● What you will do
[1] Copy word for word the part of the snooker tournament article starting with "Mark Selby successfully" and going on through "the previous season.".
[2] Using the snooker tournament article, decide if each statement agrees with it. Answer yes or no, and quote the words that settle it: (a) Ken Doherty's maximum break came in a match against Julian Treiber. (b) Joe Swail was on the Main Tour when he reached the final. (c) Mark Selby had also won this event in 2011.

● Document
# # # #

Betfair European Tour 2012/2013 Event 1

Tournament information
- Dates: 23–26 August 2012
- Venue: Stadthalle
- City: Fürth
- Country: Germany
- Organisation: World Snooker
- Format: Minor-ranking event
- Total prize fund: €71,895
- Winner's share: €12,000
- Highest break: Ken Doherty (IRL) (147)

Final
- Champion: Mark Selby (ENG)
- Runner-up: Joe Swail (NIR)
- Score: 4–1

= European Tour 2012/2013 – Event 1 =

The Betfair European Tour 2012/2013 – Event 1 (also known as the 2012 Arcaden Paul Hunter Classic) was a professional minor-ranking snooker tournament that took place between 23 and 26 August 2012 in Fürth, Germany.

Ken Doherty made the 90th official maximum break during his last 128 match against Julian Treiber. This was Doherty's first official 147 break and also the second maximum break in the 2012/2013 season. Doherty also became the first player from Ireland to make an official maximum break.

Mark Selby successfully defended his 2011 title by beating Joe Swail 4–1 in the final. Swail became the first player not on the Main Tour to reach the final of a PTC event, having been relegated the previous season.

# # # #

● Available data
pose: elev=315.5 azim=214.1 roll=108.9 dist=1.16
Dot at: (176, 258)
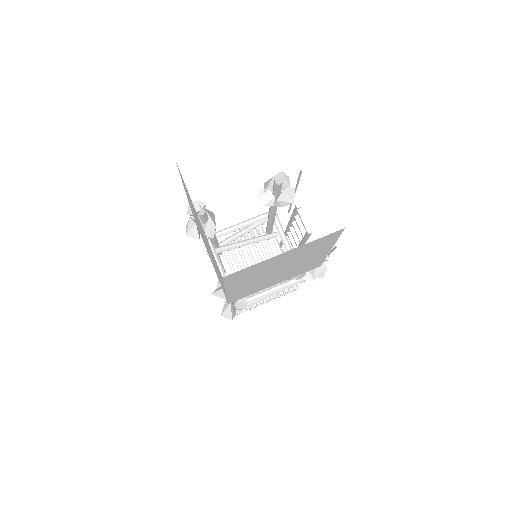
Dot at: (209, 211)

# # # #

● Exercise responses
[1]
Mark Selby successfully defended his 2011 title by beating Joe Swail 4–1 in the final. Swail became the first player not on the Main Tour to reach the final of a PTC event, having been relegated the previous season.

[2]
(a) Yes: "Ken Doherty made the 90th official maximum break during his last 128 match against Julian Treiber."
(b) No: "Swail became the first player not on the Main Tour to reach the final of a PTC event, having been relegated the previous season."
(c) Yes: "Mark Selby successfully defended his 2011 title"